Tom Bates: Why Cash is King
Interview with ASU Professor and Finance Department Chair Tom Bates. At a recent meeting of the Economic Club of Phoenix, WP Carey School…
Jeff: Why are companies holding such large amounts of cash these days?
Bates: The trend has been ongoing. But demand for cash holdings has spiked due to a number of connected and independent reasons. The beginning of the trend might be marked to the fallout of Lehman Brothers, the 150 year old investment and trading firm whose bankruptcy had a ripple effect in financial markets around the globe.
Why did the Lehman bankruptcy cause this avalanche of financial uncertainty?
Lehman’s default created this degree of uncertainty partially because it happened before the subsequent government intervention, and markets froze as a consequence of not understanding the impact on falling asset values. Let’s remember, most balance sheets were already being marked down and fair value accounting played a role in the subsequent decline in liquidity and equity. Even after intervention, credit was unavailable to the most creditworthy companies. The response was to hoard cash, naturally. I would liken it to ‘depression era’ adults who stored cash in their homes due to fear of bank failures. Not surprisingly, over the next few years – and they have been good years in terms of growth but they were difficult years as well – companies have adopted a philosophy that could best be described as cash is king. And in times when business is growing, that emphasis has resulted in mountains of cash on the balance sheets. Each company hopes to have it’s own Fort Knox.
How much cash are we talking about?
Roughly $4 trillion or twice the amount of corporate liquidity immediately pre-crash. So, a substantial uptick in cash balances. Firms have used the recovery to reliquefy themselves to the point where we are today, swimming in the stuff.
Which firms have the most and where is it held?
You will not be surprised to learn that apple with $160 billion and Microsoft with $84 billion are the largest cash holders in the corporate world. Google has $59 billion. Compare that to the original cash is king guru, Warren Buffett, whose cash pile is a mere $40 billion. Apple has roughly two thirds of their cash or $100 billion kept abroad. Apple’s cash balance is about equal to all the countries of the Euro Zone.
What are the downsides to holding all this cash?
Unwelcome attention from academics like me, pundits, analysts, and shareholder activists who believe it’s the shareholder’s cash and should be returned. As regards the question of overseas cash and whether that is the most efficient use companies have adopted what I call a ‘synthetic repatriation’ in the form of short term debt. The way that works is a country has a 1 billion in overseas banks and would have to pay upwards of 15 – 18% to repatriate it under current U.S. tax policy.
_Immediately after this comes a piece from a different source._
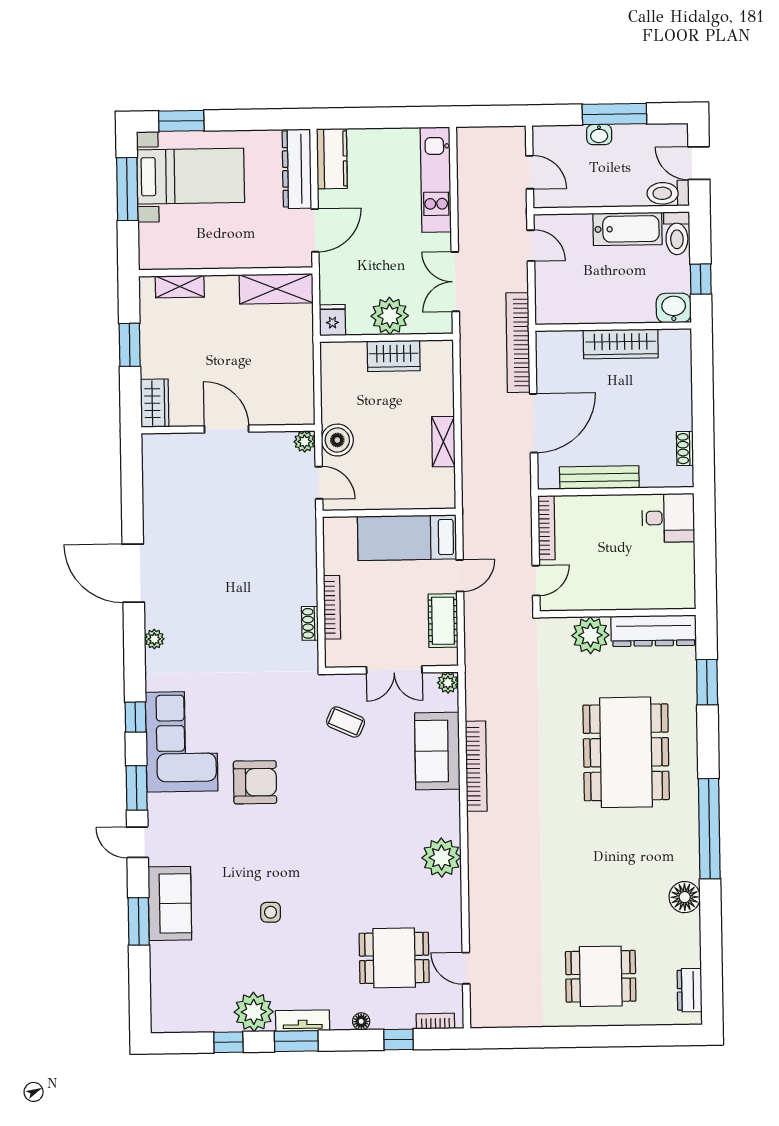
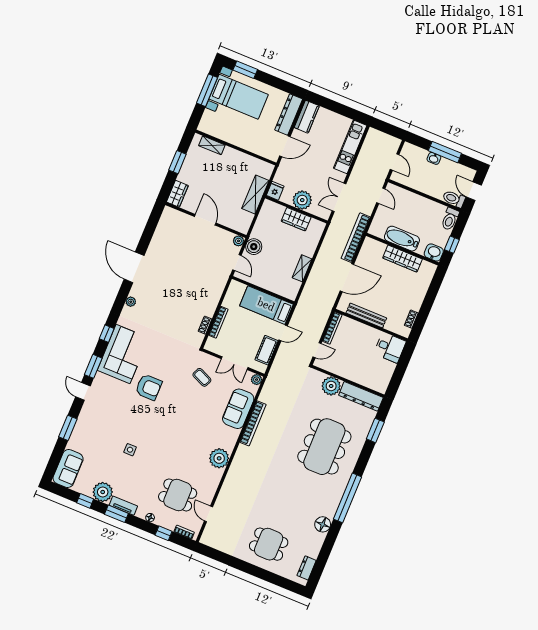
bathtub: (627, 229) -> (402, 239), moved, turned 180
shelving: (276, 289) -> (255, 195), moved, turned 90
sofa: (170, 903) -> (68, 469), moved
So the company simply borrows against that cash at 4% and uses the debt as if there cash was here in the U.S., with no gap in investment or shareholder payouts. Therefore the idea that somehow companies are ‘hurting’ their shareholders or underinvesting is simply not true.
What about global corporate tax rates?
Under the Clinton administration, corporate tax rates were raised to 35%. Only at that time, it was close to the average of the OECD countries. Today, the OECD is hovering in the low 20’s and some countries are at 20 or lower such as the UK and Ireland. With state and federal taxes combined, U.S. corporate tax rates are at 40% according to KPMG’s recent study. For a company to bring back the cash they originally made from a sale of goods in a foreign country, say Ireland where they paid 10% tax, would require paying the differential or nearly a 30% haircut for what amounts to a wire transfer.
What kind of overseas holding are we talking about here?
Bloomberg thinks upwards of $2 trilliion is being held overseas.
Will Washington lower taxes or institute a tax holiday?
It would make sense.
Any other reasons that come to mind as to why cash is being held?
The revolution in the boardroom I call it. Boards today are very different from their brethren in the 80’s. In fact, analysts measure the value of cash based on how efficiently it’s used. In the 80’s, for instance, each $100 of cash a value was given as low as $60 because cash was spent unwisely. I call it the shag carpet indicator. Companies would buy a flashy new plane or spiff up their headquarters, and the cash simply didn’t create value equal to its nominal amount. Today, those analysts value cash at $100 to $150, suggesting cash is being spent so efficiently that it gets a multiplier. As for other reasons, we should not forget all the risk a company encounters including global risk, credit risk, regulatory risk. In periods when risk is rising, cash can help guarantee stability.
Do you think the stimulus has any room to go.
I would have said none because I didn’t believe the stimulus could go below zero in terms of monetary rates. But recently a German bank charged for cash holdings, implying that cash balances receive a negative return. So there is that bit of room to go if we need it.